Swap "Darby" for "Douay" in the listing lines from the start of the listing through the line with "char[] delimiters = new", and give those lines back with nothing else changed.
------ DATA FOR ANALYSIS ------
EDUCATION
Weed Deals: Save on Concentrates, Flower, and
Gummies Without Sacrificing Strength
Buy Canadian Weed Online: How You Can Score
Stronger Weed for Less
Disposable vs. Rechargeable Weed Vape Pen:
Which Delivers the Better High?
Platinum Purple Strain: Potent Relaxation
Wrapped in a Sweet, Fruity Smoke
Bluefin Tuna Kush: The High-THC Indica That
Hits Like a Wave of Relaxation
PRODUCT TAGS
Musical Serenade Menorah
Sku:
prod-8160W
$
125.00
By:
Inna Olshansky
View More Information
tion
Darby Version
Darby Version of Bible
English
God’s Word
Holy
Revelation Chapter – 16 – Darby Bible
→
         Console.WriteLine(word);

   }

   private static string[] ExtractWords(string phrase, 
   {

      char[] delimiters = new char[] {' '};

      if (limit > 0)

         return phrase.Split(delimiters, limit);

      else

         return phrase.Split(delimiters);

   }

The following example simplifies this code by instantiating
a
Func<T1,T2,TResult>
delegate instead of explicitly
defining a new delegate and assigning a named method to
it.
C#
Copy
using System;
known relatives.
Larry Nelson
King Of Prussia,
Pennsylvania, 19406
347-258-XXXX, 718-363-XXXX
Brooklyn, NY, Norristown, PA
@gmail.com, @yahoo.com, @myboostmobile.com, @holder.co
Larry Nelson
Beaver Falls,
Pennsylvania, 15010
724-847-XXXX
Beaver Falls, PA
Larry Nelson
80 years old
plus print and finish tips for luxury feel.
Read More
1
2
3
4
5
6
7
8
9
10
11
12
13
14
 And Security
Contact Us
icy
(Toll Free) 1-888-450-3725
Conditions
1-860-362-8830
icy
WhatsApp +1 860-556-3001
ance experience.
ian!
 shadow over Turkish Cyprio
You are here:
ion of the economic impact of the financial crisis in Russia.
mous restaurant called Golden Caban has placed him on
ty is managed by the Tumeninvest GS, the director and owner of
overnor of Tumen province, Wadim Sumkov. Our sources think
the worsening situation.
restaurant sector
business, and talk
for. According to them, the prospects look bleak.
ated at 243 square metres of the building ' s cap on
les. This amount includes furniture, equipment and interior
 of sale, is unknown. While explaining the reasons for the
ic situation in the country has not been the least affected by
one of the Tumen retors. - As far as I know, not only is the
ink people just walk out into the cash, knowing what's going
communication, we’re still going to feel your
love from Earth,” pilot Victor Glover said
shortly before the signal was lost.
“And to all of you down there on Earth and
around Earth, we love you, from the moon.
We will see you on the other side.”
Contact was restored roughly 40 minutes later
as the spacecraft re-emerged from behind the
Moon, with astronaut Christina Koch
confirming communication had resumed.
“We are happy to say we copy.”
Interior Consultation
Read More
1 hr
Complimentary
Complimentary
------
• SOLUTION TO THE PROBLEM:
EDUCATION
Weed Deals: Save on Concentrates, Flower, and
Gummies Without Sacrificing Strength
Buy Canadian Weed Online: How You Can Score
Stronger Weed for Less
Disposable vs. Rechargeable Weed Vape Pen:
Which Delivers the Better High?
Platinum Purple Strain: Potent Relaxation
Wrapped in a Sweet, Fruity Smoke
Bluefin Tuna Kush: The High-THC Indica That
Hits Like a Wave of Relaxation
PRODUCT TAGS
Musical Serenade Menorah
Sku:
prod-8160W
$
125.00
By:
Inna Olshansky
View More Information
tion
Douay Version
Douay Version of Bible
English
God’s Word
Holy
Revelation Chapter – 16 – Douay Bible
→
         Console.WriteLine(word);

   }

   private static string[] ExtractWords(string phrase, 
   {

      char[] delimiters = new char[] {' '};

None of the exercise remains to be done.